Israel denied the accuracy of a New York Times report published Thursday that claimed US President Barack Obama dispatched emissaries to Jerusalem in 2012 to stop Prime Minister Benjamin Netanyahu from launching a strike against Iran.
The prime minister’s spokesperson, Mark Regev, told the New York Times Friday that “the story is completely untrue,” and that “no such emissaries were sent” to tell Netanyahu that Washington wouldn’t abide an attack on Iran ahead of last year’s presidential elections.
“The American position to us is clear and has always been clear, that Israel has the right to defend itself by itself against threats,” the paper quoted Regev saying.

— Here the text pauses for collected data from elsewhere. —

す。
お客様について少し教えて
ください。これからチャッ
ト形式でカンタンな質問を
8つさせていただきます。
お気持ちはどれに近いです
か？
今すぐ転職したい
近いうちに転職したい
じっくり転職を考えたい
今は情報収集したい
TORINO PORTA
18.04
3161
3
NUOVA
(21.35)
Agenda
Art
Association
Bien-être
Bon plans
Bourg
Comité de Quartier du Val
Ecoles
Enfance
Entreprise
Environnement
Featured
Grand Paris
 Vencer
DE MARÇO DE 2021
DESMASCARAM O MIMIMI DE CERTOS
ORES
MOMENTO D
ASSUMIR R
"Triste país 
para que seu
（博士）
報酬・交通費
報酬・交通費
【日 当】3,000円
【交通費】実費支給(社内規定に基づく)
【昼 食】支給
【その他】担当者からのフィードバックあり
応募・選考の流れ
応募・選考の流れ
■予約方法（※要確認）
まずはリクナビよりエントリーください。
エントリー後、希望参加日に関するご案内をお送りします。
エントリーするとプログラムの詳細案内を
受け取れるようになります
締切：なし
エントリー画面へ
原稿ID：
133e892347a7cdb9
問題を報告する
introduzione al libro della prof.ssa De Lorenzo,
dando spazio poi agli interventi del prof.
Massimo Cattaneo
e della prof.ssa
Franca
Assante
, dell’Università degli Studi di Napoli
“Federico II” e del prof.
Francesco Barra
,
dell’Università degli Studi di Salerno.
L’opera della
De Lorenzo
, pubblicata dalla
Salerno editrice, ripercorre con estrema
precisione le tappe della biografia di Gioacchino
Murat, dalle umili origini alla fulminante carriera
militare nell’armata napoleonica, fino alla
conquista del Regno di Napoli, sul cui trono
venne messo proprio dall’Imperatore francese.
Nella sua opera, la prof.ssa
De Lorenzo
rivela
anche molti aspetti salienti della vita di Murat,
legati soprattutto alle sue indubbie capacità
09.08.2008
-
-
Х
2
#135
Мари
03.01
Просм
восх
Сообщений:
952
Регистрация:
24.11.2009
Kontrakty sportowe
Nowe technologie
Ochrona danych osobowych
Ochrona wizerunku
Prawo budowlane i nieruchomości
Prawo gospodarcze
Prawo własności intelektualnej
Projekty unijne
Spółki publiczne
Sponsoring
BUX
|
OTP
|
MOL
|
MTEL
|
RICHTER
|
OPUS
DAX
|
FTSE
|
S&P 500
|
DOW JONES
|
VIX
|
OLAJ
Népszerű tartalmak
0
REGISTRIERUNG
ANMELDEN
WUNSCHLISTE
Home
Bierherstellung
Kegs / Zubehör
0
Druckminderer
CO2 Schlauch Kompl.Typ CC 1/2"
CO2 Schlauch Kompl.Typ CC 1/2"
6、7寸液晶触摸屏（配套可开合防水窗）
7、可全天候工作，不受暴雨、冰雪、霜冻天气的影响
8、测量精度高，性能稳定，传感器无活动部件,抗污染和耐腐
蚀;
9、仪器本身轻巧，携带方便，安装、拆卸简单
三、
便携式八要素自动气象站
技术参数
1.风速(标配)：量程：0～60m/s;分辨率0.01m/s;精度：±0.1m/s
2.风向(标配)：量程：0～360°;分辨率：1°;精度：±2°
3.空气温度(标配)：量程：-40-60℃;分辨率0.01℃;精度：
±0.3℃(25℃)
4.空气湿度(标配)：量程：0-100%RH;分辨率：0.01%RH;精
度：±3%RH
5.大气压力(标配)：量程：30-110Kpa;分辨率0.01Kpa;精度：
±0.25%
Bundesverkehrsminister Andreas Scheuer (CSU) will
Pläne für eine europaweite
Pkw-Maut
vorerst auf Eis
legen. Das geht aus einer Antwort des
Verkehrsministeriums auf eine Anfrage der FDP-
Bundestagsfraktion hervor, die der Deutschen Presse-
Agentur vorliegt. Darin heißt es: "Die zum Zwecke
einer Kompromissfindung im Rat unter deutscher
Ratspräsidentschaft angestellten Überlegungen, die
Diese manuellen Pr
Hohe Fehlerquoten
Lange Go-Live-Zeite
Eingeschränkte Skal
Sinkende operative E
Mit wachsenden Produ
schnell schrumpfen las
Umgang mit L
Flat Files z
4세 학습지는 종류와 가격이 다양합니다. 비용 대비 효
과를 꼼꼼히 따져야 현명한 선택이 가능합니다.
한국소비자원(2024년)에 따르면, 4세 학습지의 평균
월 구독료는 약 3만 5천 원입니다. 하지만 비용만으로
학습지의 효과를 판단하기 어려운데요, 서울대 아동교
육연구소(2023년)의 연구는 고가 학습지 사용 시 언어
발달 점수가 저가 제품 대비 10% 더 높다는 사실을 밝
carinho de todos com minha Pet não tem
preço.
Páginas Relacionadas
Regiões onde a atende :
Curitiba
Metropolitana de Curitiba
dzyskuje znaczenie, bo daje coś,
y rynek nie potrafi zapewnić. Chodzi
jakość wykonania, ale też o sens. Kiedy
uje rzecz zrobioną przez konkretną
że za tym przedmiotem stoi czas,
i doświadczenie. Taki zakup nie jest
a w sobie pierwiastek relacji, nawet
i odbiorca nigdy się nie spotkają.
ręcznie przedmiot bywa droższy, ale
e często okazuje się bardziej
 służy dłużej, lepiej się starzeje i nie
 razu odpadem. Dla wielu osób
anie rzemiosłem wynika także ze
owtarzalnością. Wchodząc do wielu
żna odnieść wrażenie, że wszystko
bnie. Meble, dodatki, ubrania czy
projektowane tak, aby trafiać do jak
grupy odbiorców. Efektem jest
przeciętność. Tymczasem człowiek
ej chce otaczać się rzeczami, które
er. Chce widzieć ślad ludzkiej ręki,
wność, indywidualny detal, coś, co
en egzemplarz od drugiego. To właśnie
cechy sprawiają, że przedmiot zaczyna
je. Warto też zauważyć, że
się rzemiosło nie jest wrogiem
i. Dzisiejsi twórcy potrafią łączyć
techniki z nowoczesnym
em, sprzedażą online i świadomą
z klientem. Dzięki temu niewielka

When asked how close Netanyahu came to attacking Iran in 2012, the Israeli spokesperson said that he wouldn’t comment “on what the prime minister was doing or not doing, thinking or not thinking.”
“I can’t tell you what the Americans were thinking. I can tell you what messages were delivered, and it’s not true,” Regev said.
Thursday’s report about an Israeli plan to strike Iran last year came amid increased diplomatic contact between Washington and Tehran following President Hassan Rouhani’s outreach to the West at the UN. The two leaders spoke on the phone last week before Rouhani departed New York for Tehran.
Despite the thaw in relations, however, protesters in Tehran burned American and Israeli flags on Friday and criticized Obama “for following the warmongering rhetoric of Netanyahu,” Iranian news outlet Press TV reported. Addressing the crowd, who chanted “Death to America” and “Death to Israel,” former nuclear negotiator Saeed Jalili charged that US organized terror attacks against Iran “as an illegitimate means to further its goals across the globe,” Ynet reported.
Last month, a former head of Israel’s National Security Council said that an Israeli plan to attack Iran in 2012 was canceled due to US objections.
“[Prime Minister Benjamin] Netanyahu seriously considered a preemptive strike on Iran, and the Americans were not excited about the idea,” Maj. Gen. (res) Giora Eiland said.
According to a report on the Israeli conservative website Mida, Eiland discussed the Israeli plan and Washington’s objections during a closed conference in August, saying that Netanyahu had originally intended to order a strike on Iran sometime between September and October of 2012, at the height of the US presidential campaign and around the same time as Netanyahu’s speech at the United Nations.